The foggy issue of Tivoization becomes a lot clearer when you consider something like a Health-Tivo

Well, consider what would happen if my software and the operating system underneath it were Tivoized. I help write an GPL Electronic Health Record (EHR). Under the current version of the GPL, someone could make an appliance from my software and GNU/Linux and prevent people from modifying and controlling healthcare data stored in the Electronic Health Record that ran on this device. What the Tivoization traps is the data, which for Tivo means movies and television shows recorded digitally. But what happens when the data that is trapped is infinitely more valuable? When we discuss DRM, we should be thinking of an EHR that has been Tivoized, (perhaps a health-Tivo) rather than a television recording device.

But why would anyone use a “health-Tivo” and knowingly place health related data into a system where it potentially could become trapped? This already happens, and your physician is probably doing this with your health data right now. Proprietary licenses prevent people from accessing critical healthcare information every day. I have documented at least two cases of this. The first example is Medical Manager, which at one time was the most common medical practice management application in the United States. Medical Manager has been largely abandoned leaving thousands of practices across the country without support and with data trapped in broken systems. The second example, is the story of Doctor Notes. Doctors Notes locked doctors out of their medical records, when the doctors refused to pay extra money. When a patients allergy list is lost because a doctor had to abandon all of the data in his Doctors Notes system, all of a sudden what might have seemed to be academic debate seem much more relevant.

When Linus talks about how to deal with DRM he talks about how people should vote with their feet and avoid systems that have restrictive DRM. What about the case where you doctor makes what he sees as a practical and diligent decision to use a proprietary system? He does not have a deep understanding of software freedom issues or how DRM impacts them so he purchases a system which is cheap and effective, but also incidentally locks up your medical data. It is possible that you as a patient could undertake to educate your doctor on the importance of software freedom, and I have resources available on GPLMedicine.org to help you do just that.

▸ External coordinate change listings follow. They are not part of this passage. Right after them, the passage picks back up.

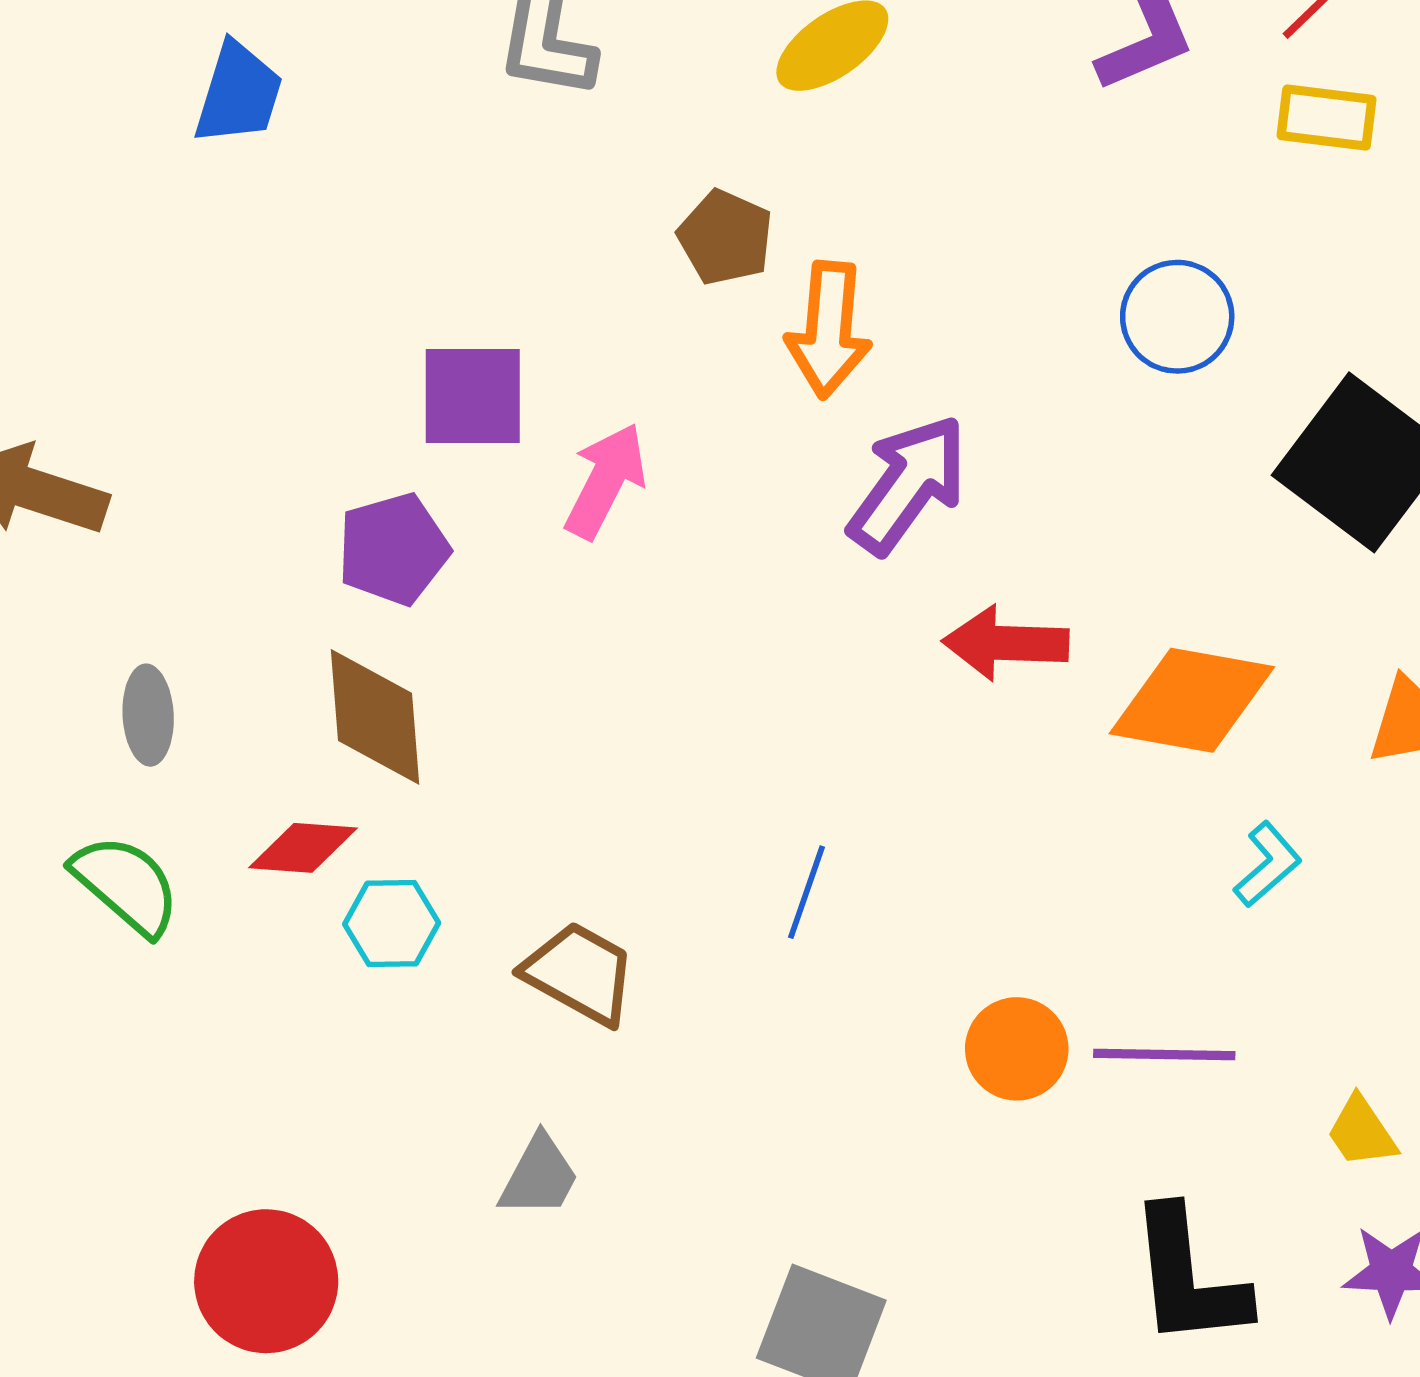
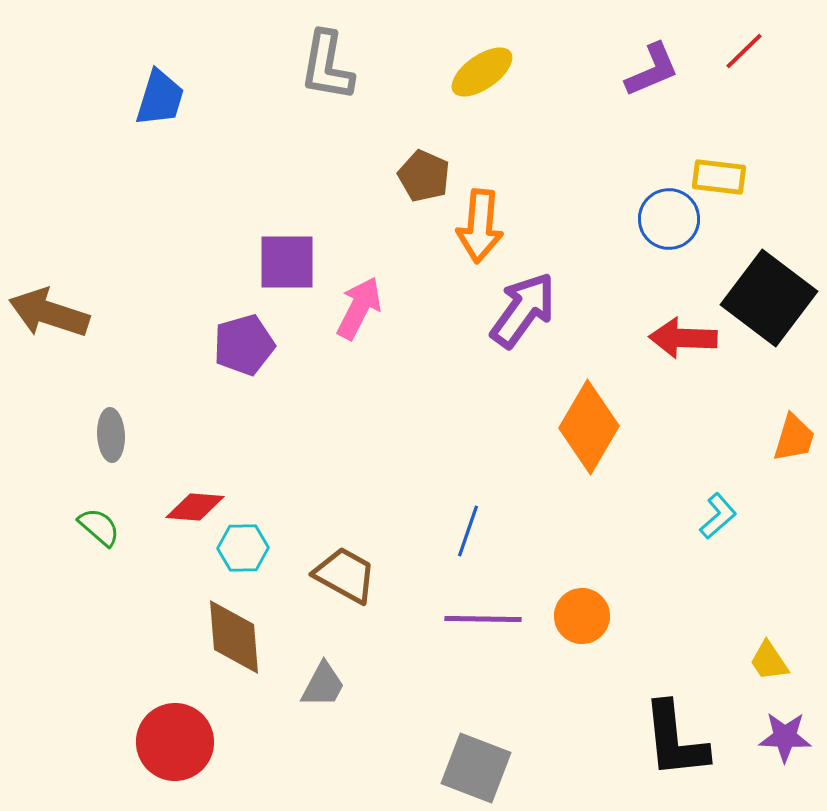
yellow rectangle: (1327, 118) -> (719, 177), moved
red arrow: (1006, 643) -> (683, 338), moved
orange diamond: (1192, 700) -> (589, 427), moved, turned -70
brown diamond: (375, 717) -> (234, 637), moved
green semicircle: (126, 885) -> (99, 527), size x0.7
purple line: (1164, 1054) -> (483, 619), moved

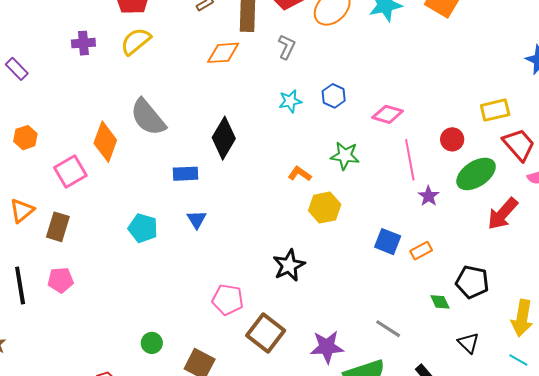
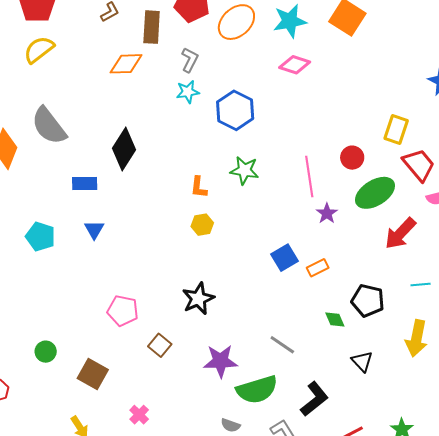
blue hexagon: (334, 96) -> (235, 110), size x1.6
cyan star: (290, 101) -> (188, 92), moved
yellow rectangle: (495, 110) -> (396, 130), turned -60
pink diamond: (388, 114) -> (295, 65), moved
orange L-shape: (300, 174) -> (199, 187), turned -120
yellow hexagon: (325, 208) -> (202, 225), moved, size x0.7
blue square: (388, 242) -> (285, 258), turned 36
black star: (289, 265) -> (198, 299), moved
brown square: (266, 333) -> (160, 345), size x0.6
cyan line: (518, 360) -> (421, 285), moved, turned -36

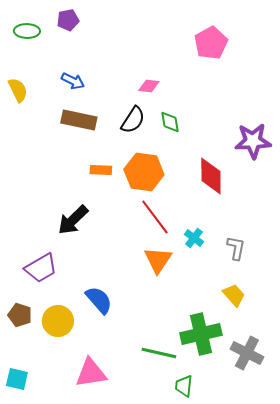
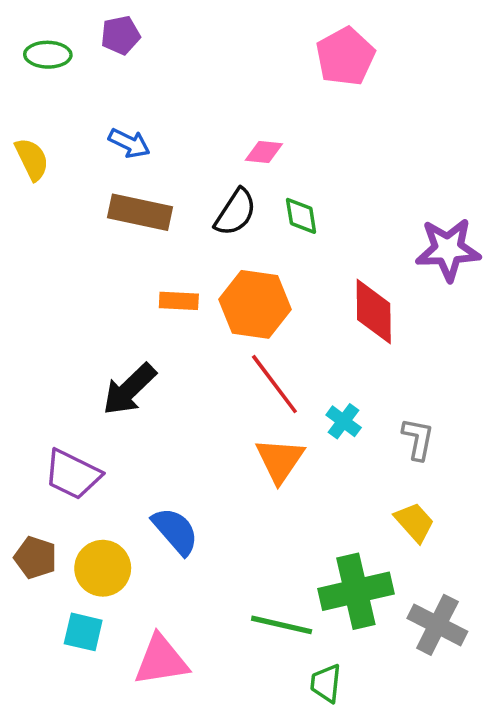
pink pentagon: (211, 43) -> (345, 56), moved
purple trapezoid: (41, 268) -> (73, 474), turned 56
cyan square: (17, 379) -> (83, 632), moved

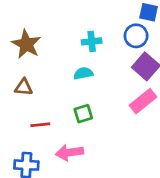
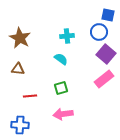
cyan semicircle: (83, 73) -> (61, 59), turned 48
pink arrow: (69, 153) -> (63, 114), moved

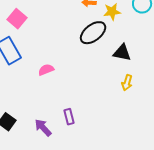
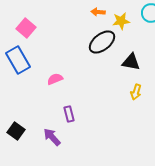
purple rectangle: (69, 117) -> (69, 114), moved

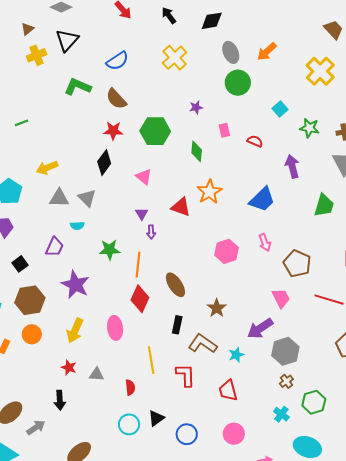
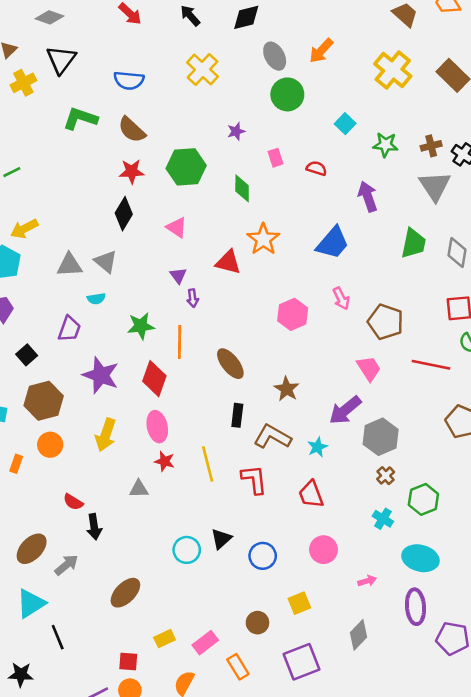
blue semicircle: (117, 61) -> (129, 80), turned 45
yellow arrow: (47, 168) -> (24, 229), moved
red diamond: (140, 299) -> (154, 379), moved
red star: (69, 367) -> (165, 461), moved
red semicircle: (130, 387) -> (73, 502), moved, turned 133

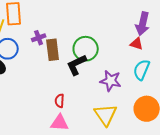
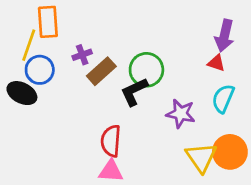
brown rectangle: (53, 50) -> (101, 71), turned 55
red semicircle: (60, 101) -> (111, 141), size x1.6
yellow triangle: (106, 115) -> (201, 157), moved

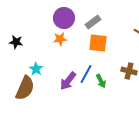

I do my best to communicate to as many clinicians as possible that they should be very concerned by this issue, and they should never choose a proprietary EHR product. However, I want to show that Tivoization can be a life or death issue, and that under the terms of the current version of the GPL, Doctors Notes can use my EHR project MirrorMed (shameless plug) to create an EHR Tivo. As a result I will be upgrading the new version of the GPL for my software when it is finalized. Once the GPL denies these kinds of DRM restrictions, I will not need to spend an hour explaining the dangers of Digital Rights Management to a busy physician. I can simply continue to push my primary argument, that the moral license for medical software is the GNU General Public License.